> About this exercise
Only the lines from the one containing "Coincidiendo con la" through the end of the entries are wanted, retyped exactly and without pictures.

Collected data:
━━━━━━━━━━
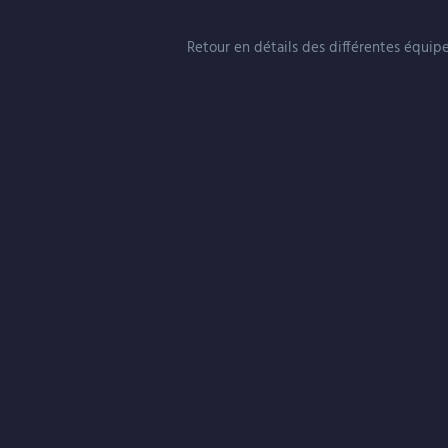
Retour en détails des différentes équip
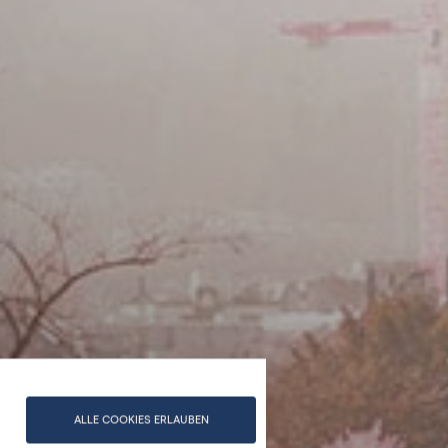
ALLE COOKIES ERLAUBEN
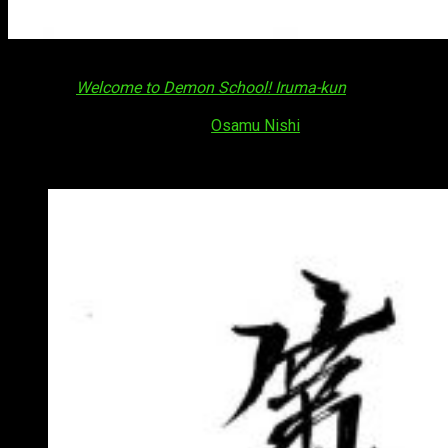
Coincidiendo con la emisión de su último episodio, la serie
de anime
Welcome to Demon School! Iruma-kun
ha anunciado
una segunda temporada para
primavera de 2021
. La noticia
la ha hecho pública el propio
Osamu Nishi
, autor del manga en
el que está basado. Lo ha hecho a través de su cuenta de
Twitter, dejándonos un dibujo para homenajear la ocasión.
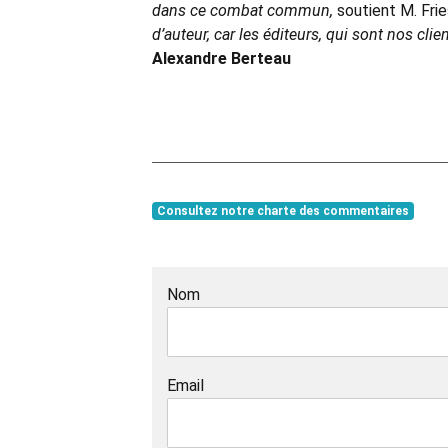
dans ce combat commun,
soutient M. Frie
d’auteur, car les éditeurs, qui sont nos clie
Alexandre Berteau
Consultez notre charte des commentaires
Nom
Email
━━━━━━━━━━
> Solution
Coincidiendo con la emisión de su último episodio, la serie
de anime
Welcome to Demon School! Iruma-kun
ha anunciado
una segunda temporada para
primavera de 2021
. La noticia
la ha hecho pública el propio
Osamu Nishi
, autor del manga en
el que está basado. Lo ha hecho a través de su cuenta de
Twitter, dejándonos un dibujo para homenajear la ocasión.
dans ce combat commun,
soutient M. Frie
d’auteur, car les éditeurs, qui sont nos clie
Alexandre Berteau
Consultez notre charte des commentaires
Nom
Email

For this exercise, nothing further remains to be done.